It’s Friday. These are stories we’ve been following this week. We’re taking the pulse of the #2amt folk–and in some cases, raising those pulses…

And here’s a thought. There’s been a lot of talk about transparency and process, we need to introduce audiences to our process, let them see. A window is transparent, but a door is open. Maybe we should be the door in some small way. Like, for example, storytelling

Simon Ogden reads the HIVE mind.
What do you think of when you hear the word “theatre?” It might not be the same as your average theatregoer, let alone your ideal audience member. How do we define ourselves? How do we redefine ourselves? Are you part of the Red Curtain crowd? There’s nothing wrong with it, but that’s only one type of theatre. So why do most people see red curtains and the comedy/tragedy masks when they think of theatre? How do we electrify them? Simon Ogden shows us the HIVE festival in Vancouver and makes us wish we were there. (And the weather’s beautiful.)

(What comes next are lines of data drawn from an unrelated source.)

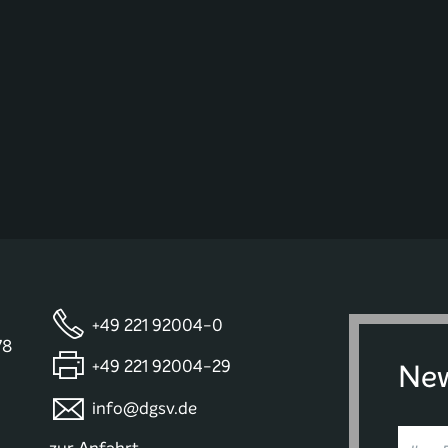
+49 221 92004-0
78
+49 221 92004-29
New
info@dgsv.de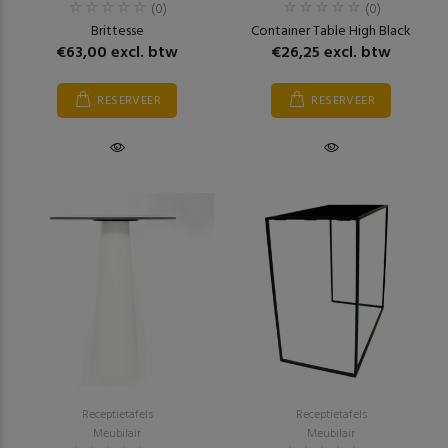
(0)
(0)
Brittesse
Container Table High Black
€63,00 excl. btw
€26,25 excl. btw
RESERVEER
RESERVEER
Receptietafels
Receptietafels
Meubilair
Meubilair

Theresa Rebeck on the gender problem.
Coming back to diversity for a moment, here is the full text of Theresa Rebeck’s Laura Pels Keynote address for an event hosted by the Alliance of Residence Theatres/New York this week. She challenges the theatre community to acknowledge the gender problem and to address it. If you read nothing else in this post this week, you need to read this.

Travis Bedard on finding words.
This post might exist just to make Don Hall’s head pound. But it might help you see some of the disconnects in terminology, in explanation, in showing and not telling. How do we communicate why we do what we do, why we love this work, why we think you as an audience might enjoy seeing us work? Maybe the key isn’t in high-falutin’ language or literary theory. Maybe we need to be open and straightforward about it. Maybe we just say, here’s a story, I think you’re going to like it. Or here’s a show that’ll blow your mind.

Adam Thurman on what works.
After our Outrageous Fortune post the other day and the Twitter conversation between @TCG and Carlo Scandiuzzi of ACT in Seattle on Wednesday, Adam Thurman’s post strikes a particular chord. Stop complaining about what doesn’t work. Find what works and make it work for you. Simple as that.

Jonathan Fields on exercising new ideas.
Scandiuzzi noted that the primary models for ACT’s new pricing and structure are gym membership plans and Netflix. Essentially, for $25 a month, you can go to anything at ACT at any time. What they’ve created is “theatre on demand.” In this post, Jonathan Fields walks us through how this kind of plan might work, and how to keep it from becoming a crutch instead of a long-term solution.

Ciara Pressler on staying outside the box.
When you left school, did you think you’d stop learning? And did you actually stop? If so, why? Sometimes, the hardest thing to do is to step outside of your tried and true and take a good look around. You might find new ideas there. You might even find the old ones aren’t working as well as you’d thought. On the Fractured Atlas blog, Ciara Pressler has a few ideas about that.

Dan Granata on running the asylum.
This post continues a conversation that began here at the 2am site with Eric Ziegenhagen’s post on where people are when they’re not at the theatre. Dan Granata makes his way through the crazy people in the room and listens to the audience.

Gus Schulenburg on engagements.
Okay, so you’ve got it. You need to engage your audiences, listen to them. Next question. How do you do that? Gus Schulenburg points out three good examples of how best to engage your audience, both the current one and potential new ones. (Full disclosure and potential feedback loop, he does highlight our 360 Storytelling concept.)

Dennis Baker on finding your balance.
And balancing your delusions, perhaps? He’s not delusional, he’s an entrepreneur, as inspired by this cartoon. We all are in some sense, and it’s vital to find that balance between life and art. Dennis shares how he’s done that so far, and wonders if this is the right balance. As Stoppard said, “Happiness is equilibrium. Shift your weight.” And keep shifting.